Edward III’s Round Table
Richard Barber describes the discoveries he made last summer when Channel Four’s Time Team uncovered Edward III’s huge circular building at the heart of Windsor Castle.
When Channel Four’s ‘Time Team’ obtained permission to dig simultaneously at Buckingham Palace, Windsor Castle and Holyrood House on the bank holiday weekend of 2006, to mark the Queen’s 80th birthday, there were high hopes that these sites, largely unexplored by archaeologists, might produce valuable new information about the royal palaces. On the advice of Oxford Archaeology, Time Team chose one of Windsor’s most mysterious structures, for their investigation.

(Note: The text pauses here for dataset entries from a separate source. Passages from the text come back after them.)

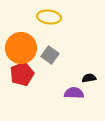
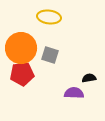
gray square: rotated 18 degrees counterclockwise
red pentagon: rotated 15 degrees clockwise
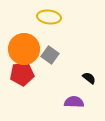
orange circle: moved 3 px right, 1 px down
gray square: rotated 18 degrees clockwise
black semicircle: rotated 48 degrees clockwise
purple semicircle: moved 9 px down
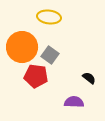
orange circle: moved 2 px left, 2 px up
red pentagon: moved 14 px right, 2 px down; rotated 15 degrees clockwise
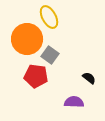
yellow ellipse: rotated 55 degrees clockwise
orange circle: moved 5 px right, 8 px up
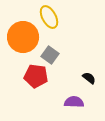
orange circle: moved 4 px left, 2 px up
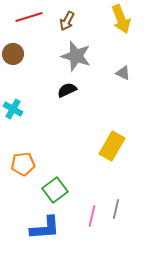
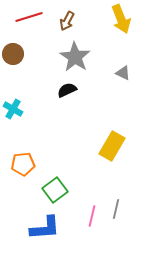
gray star: moved 1 px left, 1 px down; rotated 16 degrees clockwise
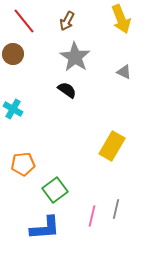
red line: moved 5 px left, 4 px down; rotated 68 degrees clockwise
gray triangle: moved 1 px right, 1 px up
black semicircle: rotated 60 degrees clockwise
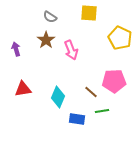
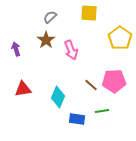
gray semicircle: rotated 104 degrees clockwise
yellow pentagon: rotated 10 degrees clockwise
brown line: moved 7 px up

It was a building that was probably never completed, and was generally believed to have been abandoned when it was only partly built, because it was hopelessly over-ambitious. No trace of it remained, and there had been various theories as to where it had been sited. This was the House of the Round Table, which Edward III was supposed to have built in 1344. The only physical description of it was so extraordinary that it was difficult to believe: Thomas Walsingham, a usually reliable chronicler, tells us that it was 200 feet in diameter, larger than any circular medieval building, and larger than such wonders of the world as the Pantheon at Rome, and other sources indicated that it was to seat the 300 knights of Edward’s proposed Order of the Round Table. There was evidence, in the royal accounts, that work on this remarkable project had been undertaken on a massive scale, but what and where it was were unknown.